Prokuratura - opierając się na zeznaniach kilkudziesięciu świadków - bada też próbę wyłudzenia od ośrodka pomocy społecznej 700 tys. zł, doniesienia o przejmowaniu majątku przez Marka N. Funkcjonariusze czekają na wyniki sekcji zwłok ofiar.

Początkowo sprawą zajęła się zgierska prokuratura. Jednak "z uwagi na ciężar gatunkowy, szeroki zakres i skomplikowanie sprawy, postępowanie przejęte zostało do prowadzenia przez Prokuraturę Okręgową w Łodzi" - podał Kopania.

Dodał, że wszczęte zostało śledztwo w sprawie nieumyślnego spowodowania śmierci, które zagrożone jest karą pozbawienia wolności do lat pięciu.

- Czynności procesowe prowadzone są w związku ze śmiercią pięciu pensjonariuszy, czworo z nich zmarło w szpitalu - poinformował rzecznik prasowy łódzkiej prokuratury Krzysztof Kopania.

Śledczy badali, czy przebywający w placówce nie byli w niej narażani na bezpośrednie niebezpieczeństwo utraty życia bądź ciężkiego uszczerbku na zdrowiu.

Zabezpieczono dokumentację związaną z pobytem pensjonariuszy, dotyczącą stanu ich zdrowia. Po przebadaniu podopiecznych domu pomocy do szpitali w Łodzi i Zgierzu trafiło kolejnych 30 osób.

W zgierskiej placówce, w opinii inspektorów i śledczych, panowały fatalne warunki. Pensjonariusze mieli chodzić głodni, a temperatura w pokojach nie przekraczała 10 stopni Celsjusza. Poważne zastrzeżenia budził nie tylko stan zdrowia osób przebywających w domu opieki, ale także stan sanitarny ośrodka.

Pojawiły się też informacje wskazujące na prawdopodobieństwo, że niektórzy z podopiecznych upoważnili osoby prowadzące placówkę do dysponowania ich środkami finansowymi.

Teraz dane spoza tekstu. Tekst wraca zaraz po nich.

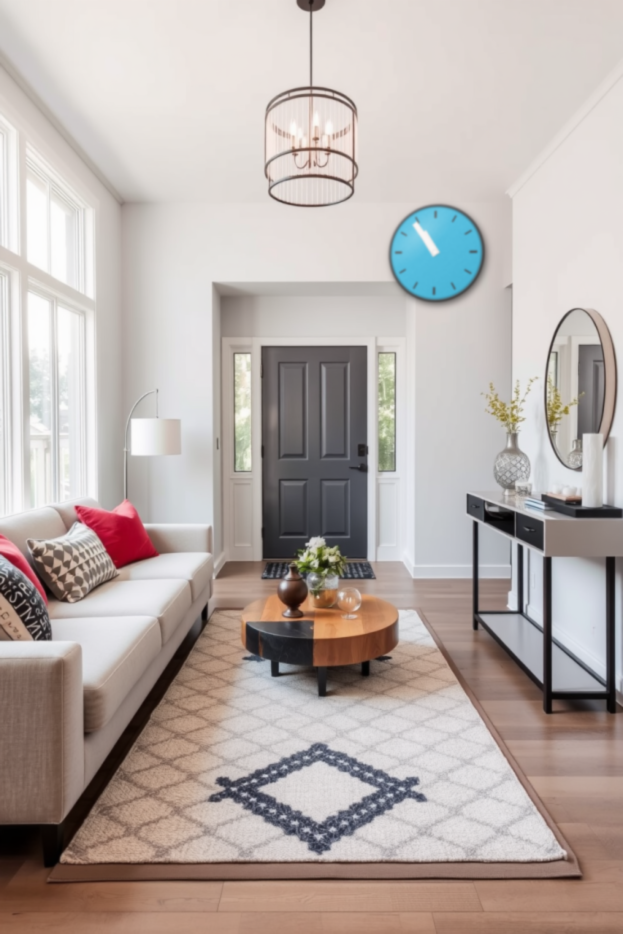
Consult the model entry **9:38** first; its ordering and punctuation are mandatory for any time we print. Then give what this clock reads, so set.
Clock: **10:54**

Na wniosek wojewody łódzkiego Dom Schronienia w Zgierzu k. Łodzi został zamknięty w trybie natychmiastowym.

Zamknięcie domu pomocy w Wolicy

Nielegalnie działający Domu Schronienia w Zgierzu, został zamknięty w czwartek przez wojewodę łódzkiego. W weekend została zamknięta podobna placówka w Wolicy koło Kalisza. Przebywający w niej pensjonariusze musieli zostać ewakuowani, część z nich trafiła do szpitala.

Tamtejszy ośrodek prowadziła ta sama osoba, podająca się za księdza - Marek N.

Kontrola z urzędu wojewódzkiego, podobnie jak w Zgierzu wykazała fatalne warunki sanitarne i brak właściwej opieki medycznej. Część osób wymagało natychmiastowej hospitalizacji. Na miejscu pojawił się Marek N., który wszystkie zarzuty odpierał i przekonywał, że cała sprawa to efekt nagonki medialnej.

Tymczasem według wojewody, który zamknął ośrodek, "narażone zostało zdrowie i życie pensjonariuszy".

Na fatalne warunki życia oraz brak odpowiedniej opieki medycznej dla przebywających tu bliskich skarżyły się także rodziny pacjentów. Sami podopieczni mieli twierdzić, że zabrano im dokumenty i nie mogą opuszczać placówki.